Email: sywang34-c@my.cityu.edu.hk, qifay2014@163.com, jingjingzhang@fudan.edu.cn, {jianwang, linqi.song}@city.edu.hk

(November 2020)

Abstract

Matrix factorization is an important representation learning algorithm, e.g., recommender systems, where a large matrix can be factorized into the product of two low dimensional matrices termed as latent representations. This paper investigates the problem of matrix factorization in distributed computing systems with stragglers, those compute nodes that are slow to return computation results. A computation procedure, called coded Alternative Least Square (ALS), is proposed for mitigating the effect of stragglers in such systems. The coded ALS algorithm iteratively computes two low dimensional latent matrices by solving various linear equations, with the Entangled Polynomial Code (EPC) as a building block. We theoretically characterize the maximum number of stragglers that the algorithm can tolerate (or the recovery threshold) in relation to the redundancy of coding (or the code rate). In addition, we theoretically show the computation complexity for the coded ALS algorithm and conduct numerical experiments to validate our design.

I Introduction

Matrix factorization is one of the most successful algorithms for many machine learning tasks [1]. For example, recommender systems have played an increasingly important role in the field of Internet business in recent years. Companies such as Amazon and Alibaba have used recommender systems to promote sales. Netflix, HBO, and YouTube have also used video recommender systems to recommend videos to target users. Since the Netfilx Prize competition held by Netflix [2], the accuracy of recommendations have been greatly improved by matrix factorization algorithms.
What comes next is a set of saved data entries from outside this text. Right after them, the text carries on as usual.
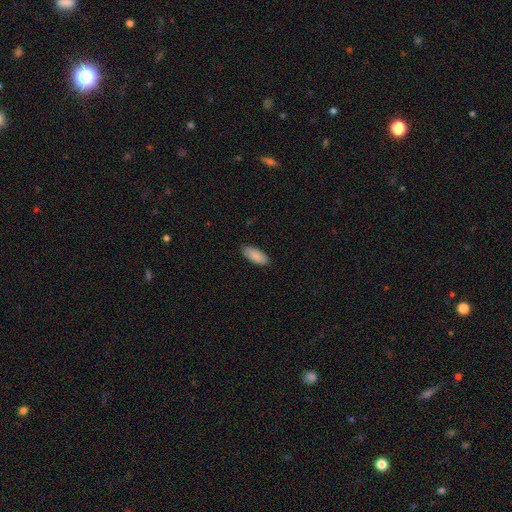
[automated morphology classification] Smooth or featured? Predicted: smooth (p=0.88). How rounded? Predicted: in between (p=0.84). Merging? Predicted: none (p=0.87).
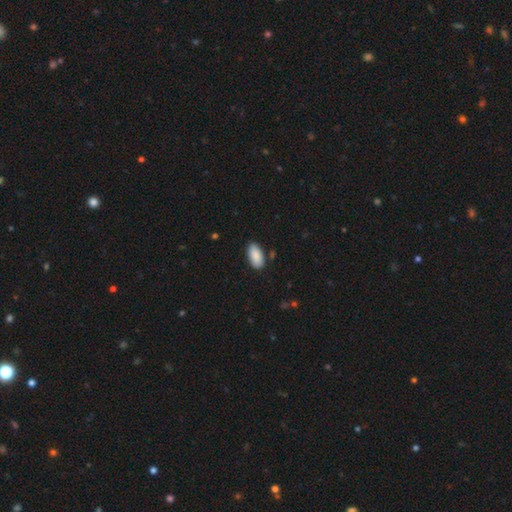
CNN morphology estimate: Q: Smooth or featured?
A: smooth (90%); runner-up: star or artifact (6%)
Q: How rounded?
A: in between (94%); runner-up: cigar-shaped (4%)
Q: Merging?
A: none (85%); runner-up: minor disturbance (11%)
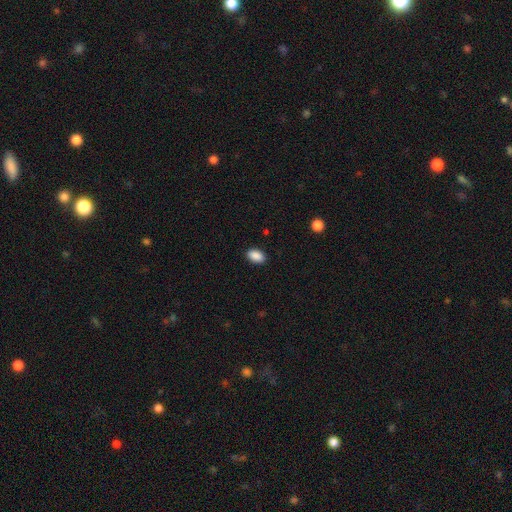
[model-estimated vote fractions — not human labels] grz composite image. It shows a smooth galaxy with no disk features (90%) that is in between round and cigar-shaped (91%). Merging: none (89%).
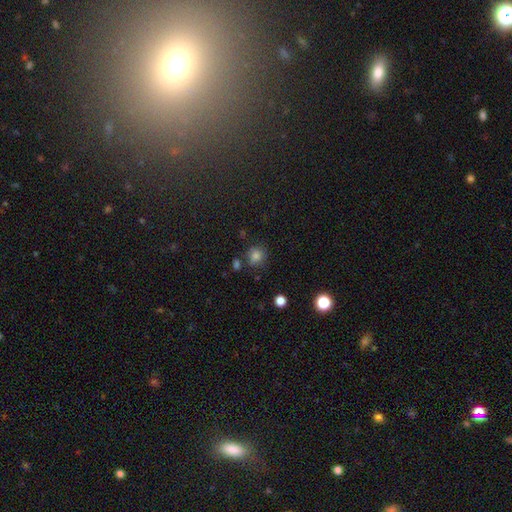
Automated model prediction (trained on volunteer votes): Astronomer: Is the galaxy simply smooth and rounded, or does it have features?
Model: smooth — 78%.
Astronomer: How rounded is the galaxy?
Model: round — 81%.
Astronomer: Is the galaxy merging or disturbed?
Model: none — 75%.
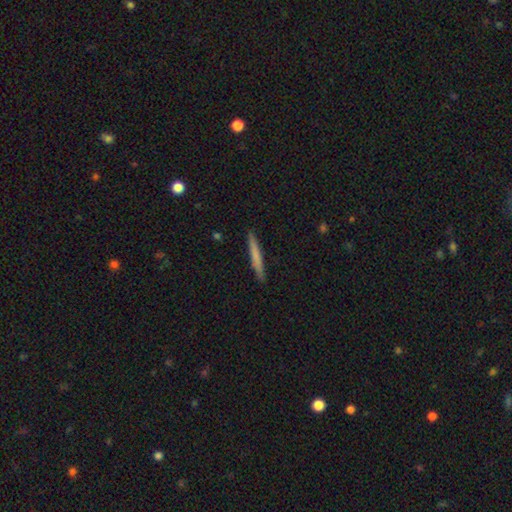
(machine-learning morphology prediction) smooth-or-featured: smooth: 68% | featured or disk: 27% | star or artifact: 5%
  how-rounded: cigar-shaped: 96% | in between: 2% | round: 1%
  merging: none: 91% | minor disturbance: 6% | major disturbance: 1% | merger: 1%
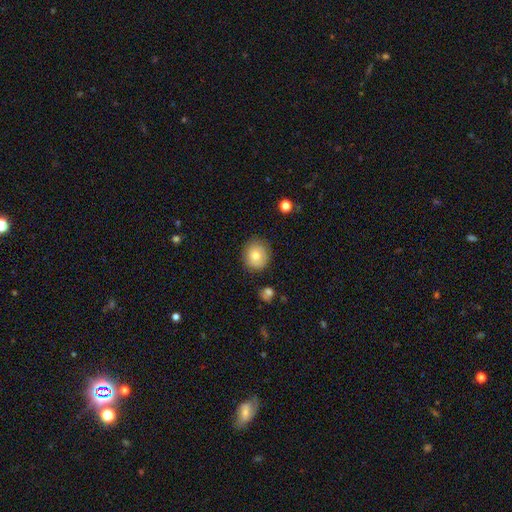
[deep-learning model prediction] This appears to be a smooth galaxy with no disk features (76%) that is round (78%). Merging: none (82%).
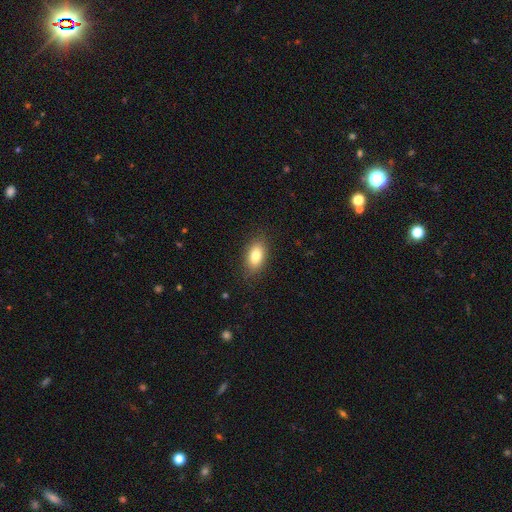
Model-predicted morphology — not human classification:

With large amounts of data available nowadays, distributed computation is an important approach to deal with large scale data computations. Straggler nodes are one of the most prominent problem in distributed computing systems [3, 4, 5, 6, 7, 8]. Straggler is a node that runs much slower than others, which may be caused by various software or hardware issues such as hardware reliability, or network congestion. As a result, straggler mitigation in distributed matrix multiplication - a basic building block for many machine learning algorithms - is crucial and has been extensively studied in the literature. Among them, coding techniques have attracted more attention recently in the information theory community, for example, Entangled Polynomial Code (EPC) [9].

In this paper, we investigate the problem of large scale matrix factorization through distributed computation systems. Consider a data matrix $R$ of size $m\times n$ , where the dimensions $m$ and $n$ are typically very large so that each individual computing node can only deal with computations over matrices with dimensions much smaller than $\min\{m,n\}$ . We aim to factorize $R$ approximately into the product $UV^{\top}$ , where the dimensions of $U$ and $V$ are $m\times d$ and $n\times d$ respectively for some latent dimension $d\ll\mathrm{rank}(R)\leq\min\{m,n\}$ . The factorization of $R$ can be formalized as minimizing $||R-UV^{\top}||_{2}^{2}$ for some $U,V$ , where $||\cdot||_{2}$ is the Frobenius norm.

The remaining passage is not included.